A Chinese manufacturing gauge rose more than estimated to an 18-month high in October as output strengthened, adding to evidence the nation’s economic recovery is sustaining momentum.
The Purchasing Managers’ Index was at 51.4, the National Bureau of Statistics and China Federation of Logistics and Purchasing said today in Beijing. That compares with 51.1 in September and the 51.2 median estimate in a Bloomberg News survey of analysts. A separate manufacturing gauge from HSBC Holdings Plc and Markit Economics rose to 50.9 from 50.2, matching a preliminary reading.
A sustained Chinese recovery may give the government more room to implement reforms the World Bank has said are critical for the nation to become a high-income economy. Top Communist Party officials will meet in Beijing next week to discuss how to cut red tape, push forward tax and financial changes, and spur a shift toward a consumption-driven economy.
“With global demand momentum likely to pick up gradually and domestic demand growth remaining solid, we expect GDP growth to comfortably exceed the government’s bottom line in the coming quarters,” Louis Kuijs, chief China economist at Royal Bank of Scotland Group Plc in Hong Kong, said in a note today, referring to gross domestic product.

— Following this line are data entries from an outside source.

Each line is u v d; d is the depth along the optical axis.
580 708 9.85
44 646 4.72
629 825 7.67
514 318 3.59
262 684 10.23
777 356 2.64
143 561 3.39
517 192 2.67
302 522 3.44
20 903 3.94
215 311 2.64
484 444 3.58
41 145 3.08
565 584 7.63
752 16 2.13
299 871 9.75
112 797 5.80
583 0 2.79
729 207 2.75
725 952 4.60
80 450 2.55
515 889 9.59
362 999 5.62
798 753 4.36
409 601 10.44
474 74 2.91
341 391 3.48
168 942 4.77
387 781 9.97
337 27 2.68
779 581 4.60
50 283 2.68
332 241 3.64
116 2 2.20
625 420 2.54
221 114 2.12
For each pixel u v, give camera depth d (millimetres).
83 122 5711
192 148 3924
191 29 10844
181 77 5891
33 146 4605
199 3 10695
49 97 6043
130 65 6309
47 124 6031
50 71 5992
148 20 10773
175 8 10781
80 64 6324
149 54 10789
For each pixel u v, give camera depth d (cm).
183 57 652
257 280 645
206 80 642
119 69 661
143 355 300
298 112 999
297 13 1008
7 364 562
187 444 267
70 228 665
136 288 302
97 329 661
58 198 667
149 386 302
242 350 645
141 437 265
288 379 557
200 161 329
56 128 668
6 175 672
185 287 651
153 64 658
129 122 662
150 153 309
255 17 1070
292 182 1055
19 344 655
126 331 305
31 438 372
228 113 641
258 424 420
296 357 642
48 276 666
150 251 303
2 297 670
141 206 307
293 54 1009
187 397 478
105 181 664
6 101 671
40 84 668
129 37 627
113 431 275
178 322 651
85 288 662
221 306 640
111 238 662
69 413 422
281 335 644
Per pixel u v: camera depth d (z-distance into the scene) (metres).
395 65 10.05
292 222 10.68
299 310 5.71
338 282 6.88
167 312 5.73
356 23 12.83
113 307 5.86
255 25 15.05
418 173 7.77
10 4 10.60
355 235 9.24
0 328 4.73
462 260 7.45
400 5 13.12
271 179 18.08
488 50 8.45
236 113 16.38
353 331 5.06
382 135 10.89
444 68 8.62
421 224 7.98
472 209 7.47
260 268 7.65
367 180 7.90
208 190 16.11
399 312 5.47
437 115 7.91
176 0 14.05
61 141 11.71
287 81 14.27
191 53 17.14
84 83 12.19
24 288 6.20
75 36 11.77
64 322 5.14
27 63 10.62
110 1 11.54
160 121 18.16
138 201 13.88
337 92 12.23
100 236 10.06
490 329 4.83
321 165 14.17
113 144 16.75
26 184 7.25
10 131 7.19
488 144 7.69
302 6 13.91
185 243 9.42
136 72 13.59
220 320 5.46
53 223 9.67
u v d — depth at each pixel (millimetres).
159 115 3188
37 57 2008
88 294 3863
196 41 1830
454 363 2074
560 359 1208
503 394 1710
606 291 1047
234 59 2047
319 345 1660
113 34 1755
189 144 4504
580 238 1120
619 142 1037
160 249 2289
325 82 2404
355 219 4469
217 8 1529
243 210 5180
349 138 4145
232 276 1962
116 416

“Such an outlook allows for a firmer monetary stance, which we expect to materialize more clearly in the coming month,” Kuijs said.
The benchmark Shanghai Composite Index pared losses after the HSBC report and was down 0.2 percent at 9:53 a.m. local time, while the Australian dollar rose.
The PMI was above the estimates of 24 of 31 economists in the Bloomberg News survey. Levels above 50 signal expansion in manufacturing while those below point to a contraction. The output index was also the highest in 18 months. A gauge of export orders was above 50 for a third month, while a new orders index fell to 52.5 from 52.8, which was the highest since April 2012.
The federation increased the number of companies in its manufacturing survey to 3,000 from 820. The HSBC survey is based on responses from purchasing managers at more than 420 businesses, and is weighted toward smaller private companies.
China’s GDP will increase 7.6 percent this year, according to the median estimate of 52 economists surveyed by Bloomberg last month. That’s the same pace as 1999, which was the weakest expansion since 1990. Growth may slide to 7.4 percent in 2014, according to the median projection of 47 analysts.
Consumer-focused companies are benefiting from the upturn. German automaker Volkswagen AG this week posted third-quarter operating profit that beat estimates, with nine-month deliveries in China rising 18 percent.
China’s top leadership, led by president and Communist Party chief Xi Jinping, will hold a four-day meeting, known as the Third Plenum, starting Nov. 9, to discuss and set a blueprint for social and economic reforms to meet the party’s goal of doubling per capita income in the decade through 2020.
In a report last year titled China 2030, the World Bank and Development Research Center under the State Council warned that the nation’s growth model isn’t sustainable and put forward policy changes that would help avoid the middle-income trap, a situation where a nation’s productivity and income growth stalls as it loses competitiveness and fails to upgrade its economy.
International Business Machines Corp., the world’s largest computer-services provider, said last month its sales of hardware in China fell 40 percent last quarter partly due to a significant slowdown in demand from state-owned companies and delays caused by the reform process.